=== Begin Enclosure ===

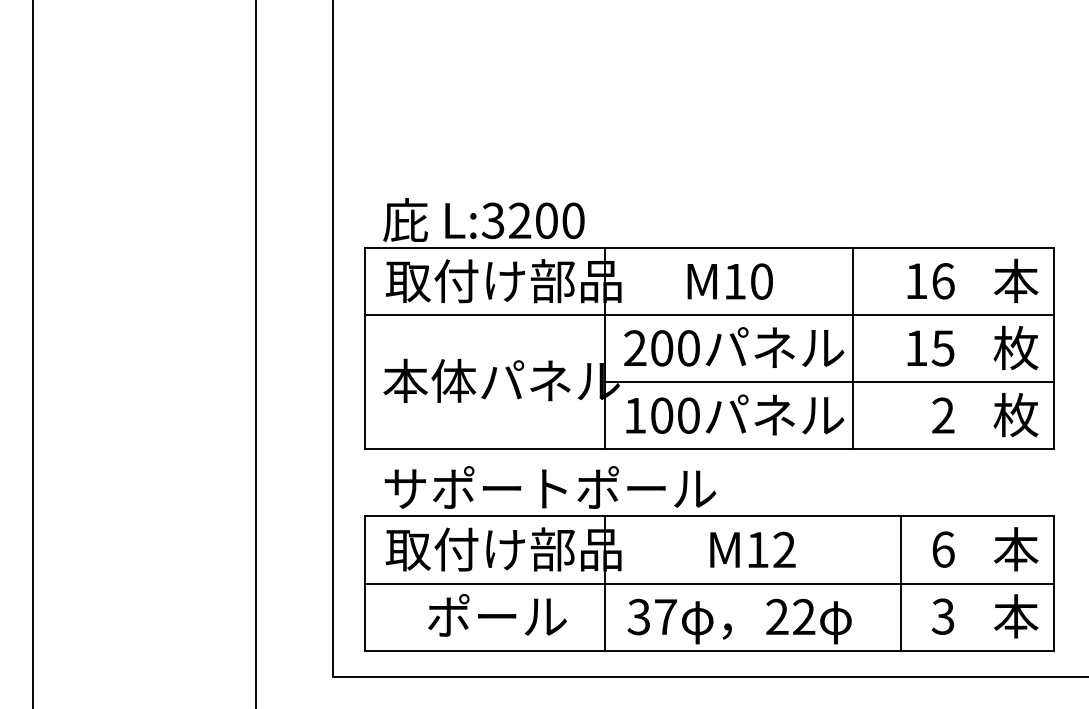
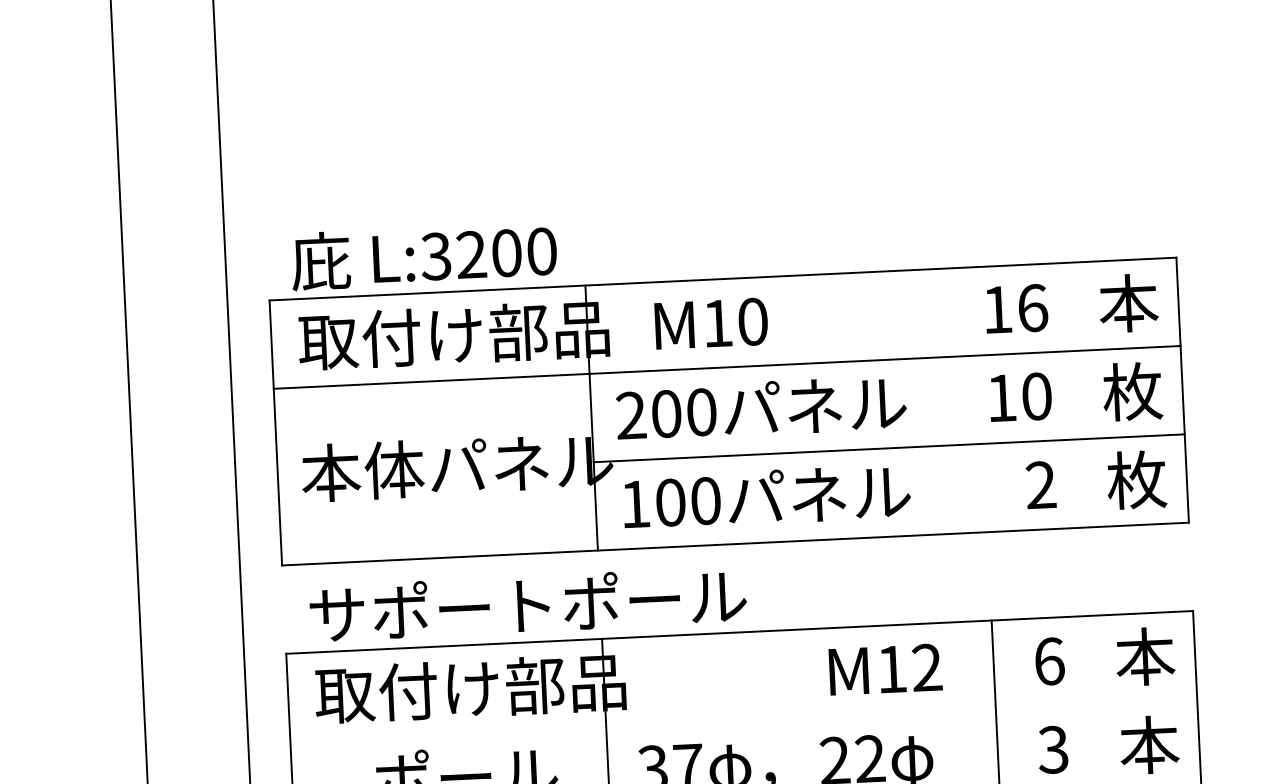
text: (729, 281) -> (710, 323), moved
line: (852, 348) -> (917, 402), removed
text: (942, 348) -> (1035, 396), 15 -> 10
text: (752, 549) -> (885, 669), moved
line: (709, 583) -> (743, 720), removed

=== End Enclosure ===
=== Begin Enclosure ===

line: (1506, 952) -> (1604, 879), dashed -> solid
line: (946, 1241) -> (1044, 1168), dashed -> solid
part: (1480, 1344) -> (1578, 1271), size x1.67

=== End Enclosure ===

EXERCISE DESCRIPTION:
From the records above, give again exactly the lines running from the line with "text: (729, 281) -> (710, 323), moved" to the line with "line: (709, 583) -> (743, 720), removed", inclusive.

TASK ANSWER:
text: (729, 281) -> (710, 323), moved
line: (852, 348) -> (917, 402), removed
text: (942, 348) -> (1035, 396), 15 -> 10
text: (752, 549) -> (885, 669), moved
line: (709, 583) -> (743, 720), removed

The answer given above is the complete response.